**Work order:** Please return only the lines from the one holding "0: (404, 184)" through the one holding "13: (481, 180)", exactly as they appear in the records below, both ends included.

**Recorded information:**
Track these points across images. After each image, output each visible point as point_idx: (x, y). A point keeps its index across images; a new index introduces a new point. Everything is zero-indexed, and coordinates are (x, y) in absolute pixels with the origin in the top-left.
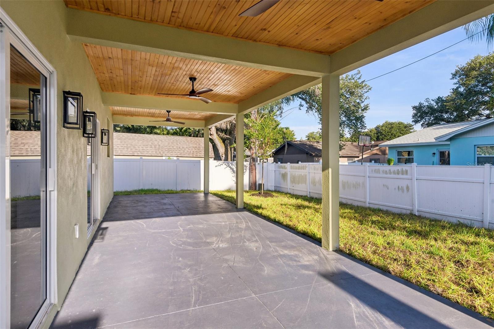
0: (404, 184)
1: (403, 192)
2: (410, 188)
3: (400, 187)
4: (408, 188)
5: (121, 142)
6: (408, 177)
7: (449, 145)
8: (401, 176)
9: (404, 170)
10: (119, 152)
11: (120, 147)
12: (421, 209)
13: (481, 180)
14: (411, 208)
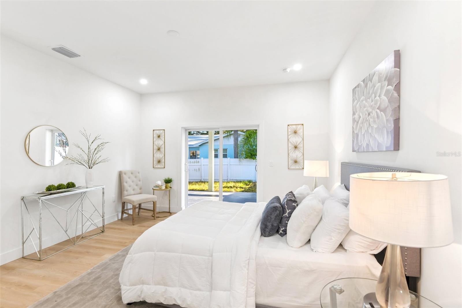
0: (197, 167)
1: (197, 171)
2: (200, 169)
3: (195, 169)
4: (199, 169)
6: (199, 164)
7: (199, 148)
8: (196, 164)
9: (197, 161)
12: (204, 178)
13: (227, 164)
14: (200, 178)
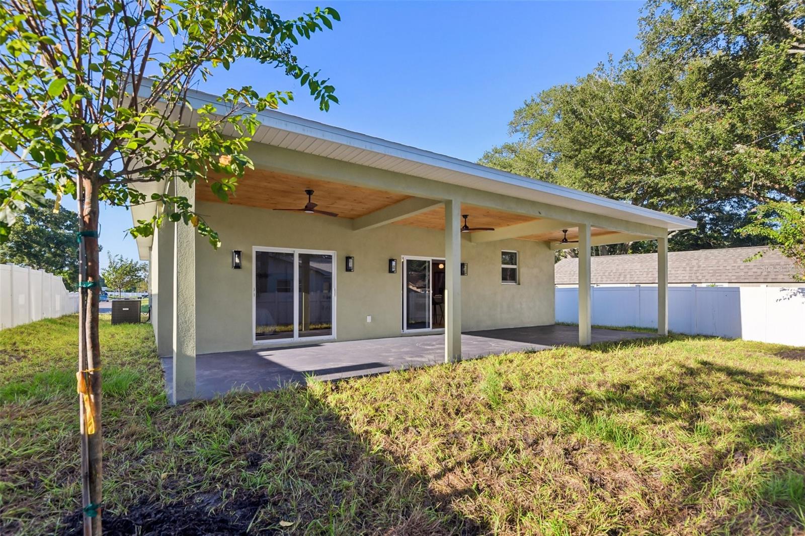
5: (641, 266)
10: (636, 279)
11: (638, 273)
--
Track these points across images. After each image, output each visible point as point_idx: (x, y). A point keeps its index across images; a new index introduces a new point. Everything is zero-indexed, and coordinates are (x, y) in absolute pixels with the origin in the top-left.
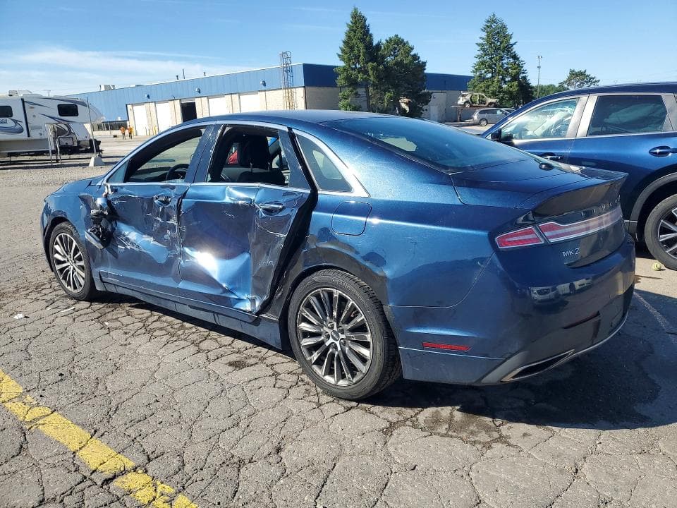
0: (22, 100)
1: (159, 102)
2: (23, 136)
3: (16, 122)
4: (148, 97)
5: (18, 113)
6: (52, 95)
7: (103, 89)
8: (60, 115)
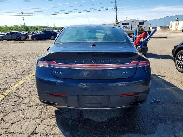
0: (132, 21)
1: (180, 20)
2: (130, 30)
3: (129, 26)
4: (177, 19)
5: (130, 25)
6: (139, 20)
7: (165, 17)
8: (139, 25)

**Solution to the problem:**
0: (404, 184)
1: (403, 192)
2: (410, 188)
3: (400, 187)
4: (408, 188)
5: (121, 142)
6: (408, 177)
7: (449, 145)
8: (401, 176)
9: (404, 170)
10: (119, 152)
11: (120, 147)
12: (421, 209)
13: (481, 180)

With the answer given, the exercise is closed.